[[ TEXT SEGMENT, beginning ]]

Following announcements last week, Lund’s wishes may well come true as the premier told the CBO on Thursday that the road is very likely to be moved now that Dart have purchased both the land and the Courtyard Marriot. However, the Camana Bay developer has not offered a timeline for developing the area and has described it as a future opportunity.

Regardless of the situation concerning the Courtyard Marriot, RE/MAX broker Kass Coleman says that everyone from their RE/MAX office feels that 2011 will be a minimum of 10 to 40 per cent better than last year and the year before. “Buyers feel the fog has cleared and they are making decisions and getting on with their real estate planning and purchasing,” she said.

Although optimistic in the long term, Mike Joseph, also a broker with RE/MAX, feared the downturn in the industry had not yet passed Cayman by.

[[ TEXT SEGMENT, end ]]

WHAT YOU NEED TO DO: In the real estate passage, how much better than last year and the year before does everyone at the RE/MAX office expect 2011 to be? Draw only on the real estate passage above.

[[ SUPPLIED DATA, beginning ]]

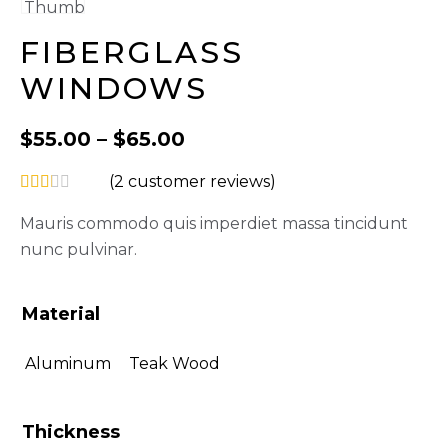
FIBERGLASS
WINDOWS
$
55.00
–
$
65.00
(
2
customer reviews)
Mauris commodo quis imperdiet massa tincidunt
nunc pulvinar.
Material
Aluminum
Teak Wood
Thickness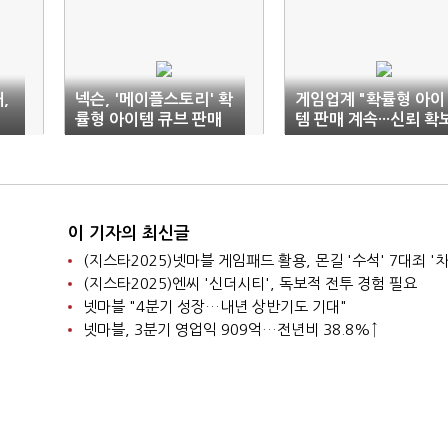
,
넥슨, '메이플스토리' 확
게임업계 "확률형 아이
률형 아이템 큐브 판매
템 판매 계속···신뢰 확
중단
에 최선"
이 기자의 최신글
(지스타2025)넷마블 게임패드 활용, 몬길 '수석' 7대죄 '차
(지스타2025)엔씨 '신더시티', 독보적 전투 경험 필요
넷마블 "4분기 성장…내년 상반기도 기대"
넷마블, 3분기 영업익 909억…전년비 38.8%↑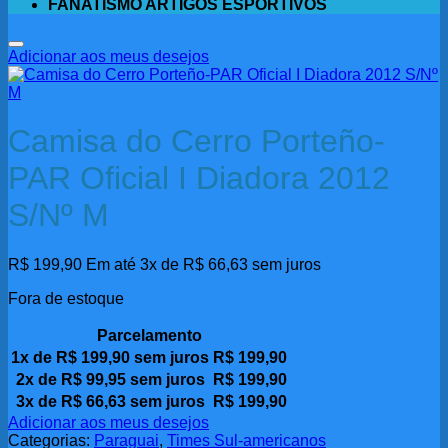
FANATISMO ARTIGOS ESPORTIVOS
Adicionar aos meus desejos
Camisa do Cerro Porteño-
PAR Oficial I Diadora 2012
S/Nº M
R$
199,90
Em até 3x de
R$
66,63
sem juros
Fora de estoque
Parcelamento
1x de
R$
199,90
sem juros
R$
199,90
2x de
R$
99,95
sem juros
R$
199,90
3x de
R$
66,63
sem juros
R$
199,90
Adicionar aos meus desejos
Categorias:
Paraguai
,
Times Sul-americanos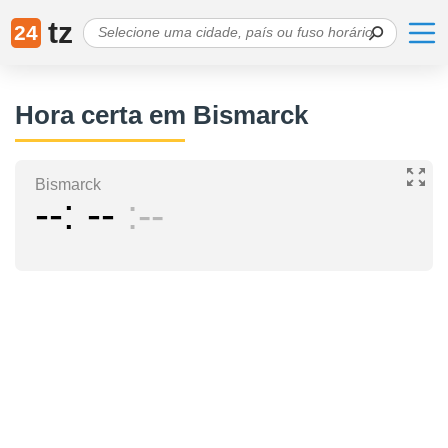
tz
24
Hora certa em Bismarck
Bismarck
--
--
--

[[ SUPPLIED DATA, end ]]

FINAL ANSWER: A minimum of 10 to 40 percent better.